Problems solved by this technology:

  • Adaptation to different environments: The motion learning apparatus allows mobile objects to adapt their motion based on the analysis and learning of different environments, improving their performance and efficiency.
  • Motion estimation accuracy: By learning a model for estimating motion using data from different environments, the apparatus can improve the accuracy of motion estimation for mobile objects.

Benefits of this technology:

  • Enhanced performance: By analyzing and learning the motion of mobile objects in different environments, the technology can enhance their performance and efficiency.
  • Adaptability: The motion learning apparatus enables mobile objects to adapt their motion based on the specific environment they are in, improving their ability to navigate and interact with their surroundings.
  • Improved motion estimation: By learning a model for motion estimation using data from different environments, the technology can improve the accuracy of motion estimation for mobile objects.

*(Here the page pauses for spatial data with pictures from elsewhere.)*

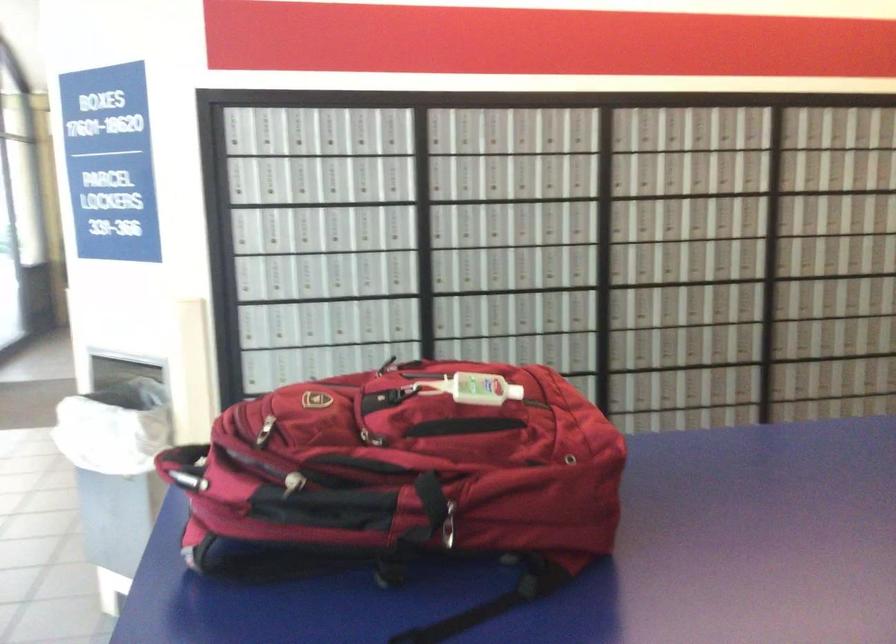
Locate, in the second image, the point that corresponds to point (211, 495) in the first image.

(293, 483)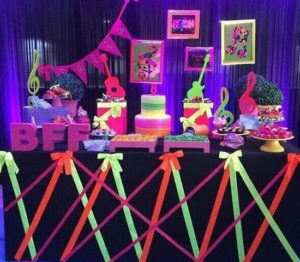
Where is `ribbon`? ribbon is located at coordinates (9, 156).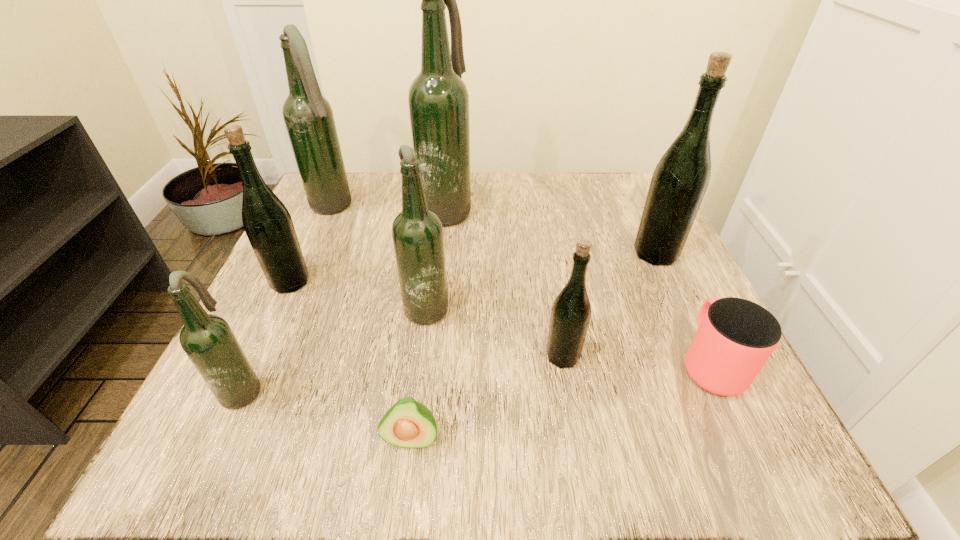
Where is `vacant region between the second nearest dark beer bottle and the leftmost green beer bottle`? vacant region between the second nearest dark beer bottle and the leftmost green beer bottle is located at coordinates (359, 293).

The height and width of the screenshot is (540, 960). In order to click on vacant point located between the smallest green beer bottle and the cup in this screenshot , I will do `click(636, 360)`.

Identify the location of unoccupied position between the green avocado and the smallest dark beer bottle. (327, 413).

Locate an element on the screen. Image resolution: width=960 pixels, height=540 pixels. free space between the fifth nearest beer bottle and the second biggest dark beer bottle is located at coordinates (494, 230).

You are a GUI agent. You are given a task and a screenshot of the screen. Output one action in this format:
    pyautogui.click(x=<x>, y=<y>)
    Task: Click on the empty space that is in between the nearest dark beer bottle and the nearest object
    The height and width of the screenshot is (540, 960).
    Given the screenshot: What is the action you would take?
    pyautogui.click(x=327, y=413)

Identify the location of blank region between the pink cup and the green avocado. The image size is (960, 540). (561, 401).

What are the coordinates of `the third closest object to the nearest object` in the screenshot? It's located at (208, 341).

Identify the location of the fifth closest object relative to the biggest dark beer bottle. The image size is (960, 540). (571, 311).

Where is `the second closest beer bottle to the third smallest dark beer bottle`? This screenshot has height=540, width=960. the second closest beer bottle to the third smallest dark beer bottle is located at coordinates (268, 225).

Original Abstract Submitted

A motion learning apparatus includes: a motion analyzing unit configured to analyze motion of a mobile object based on mobile object state data, and generating motion analysis data; and a learning unit configured to learn a model for estimating the motion of the mobile object in a first environment, using first motion analysis data generated in the first environment and second motion analysis data generated in respective second environments, and furthermore, a motion estimation apparatus includes: an environment analyzing unit configured to analyzing a first environment based on environment state data indicating a state of the first environment, and generating environment analysis data, and an estimation unit configured to estimate motion of a mobile object in the first environment by inputting the environment analysis data to a model.